Sì, lo so: è strano, non credo di averlo mai più fatto. Ma aspettate e capirete.
Arrivai a lezione. Parcheggiai l’auto ed entrai. Il Presidente mi accolse, mi presentò agli altri allievi e iniziammo la lezione.
Ovviamente erano più avanti di me, cercai di capire la logica, le dinamiche, l’anima di quegli insegnamenti. Ero contento, parlavamo di diritto, come piaceva a me. La sfida intellettuale che cercavo era viva e attuale. C’era stimolo, confronto, dubbi e curiosità.
Ero felice, sì. In un batter d’occhio, come sempre accade quando le cose ti piacciono un sacco, arrivò l’ora di pranzo. Uscimmo tutti in un piccolo parco là vicino per mangiare qualcosa.
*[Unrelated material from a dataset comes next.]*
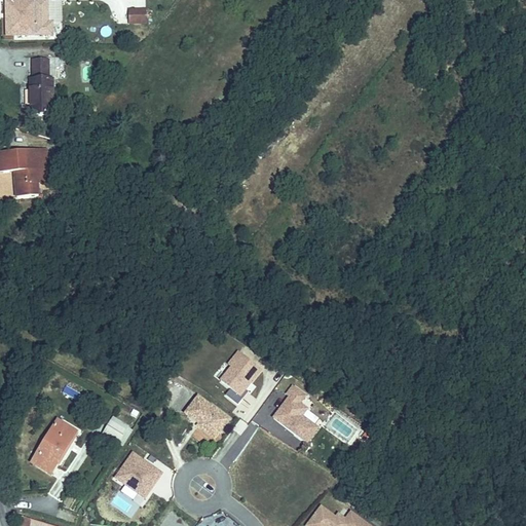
[(34,34),(47,33),(53,33),(52,23),(47,23),(46,0),(5,0),(6,34),(34,34)]
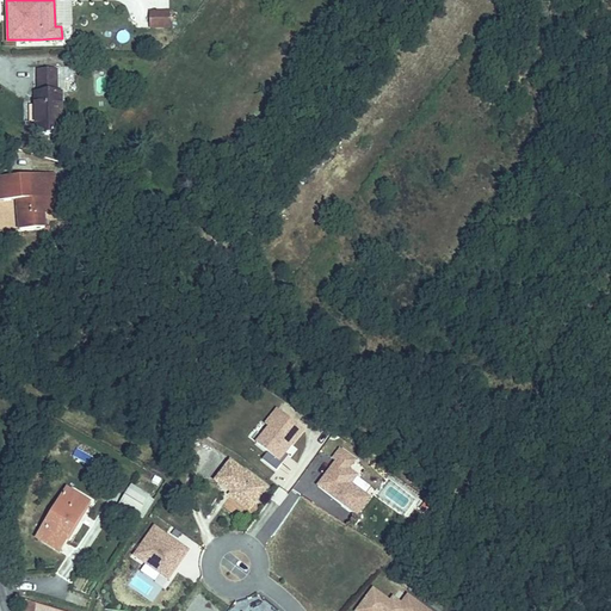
[(170,11),(149,11),(149,28),(170,29),(170,11)]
E mentre ero seduto su una panchina e parlavamo tutti assieme di uno degli argomenti mattutini, il destino bussò una seconda volta.
Un uccellino decise di andare al bagno. Solo che lo fece mentre svolazzava su di me.
Credo non avesse calcolato bene i tempi e, tra l’altro, non avesse preso bene la mira. Di colpo, sentii un piccolo rumore sulla spalla destra. Ecco, mi aveva colpito!
Lì per lì, mi vennero in mente solo due cose: tutto questo avrebbe dovuto portarmi fortuna e, in più, mi ritrovavo (non so perché) una camicia di ricambio.
Corsi verso il parcheggio e in quei minuti pensai a quanto mi era appena capitato. Mi chiesi se tutto ciò avesse un senso o se fosse puramente casuale. Mi chiesi se il caso esistesse davvero o se fossimo solo noi artefici del nostro destino.
Negli anni successivi, nei momenti più difficili, ho sempre ripensato a quel momento. Ho trovato forza nella stessa forza di un’idea.
In quel piccolo uccellino. In quell’amore per il diritto. E in quella prima lezione dal Maestro Guido Capozzi che non scorderò mai.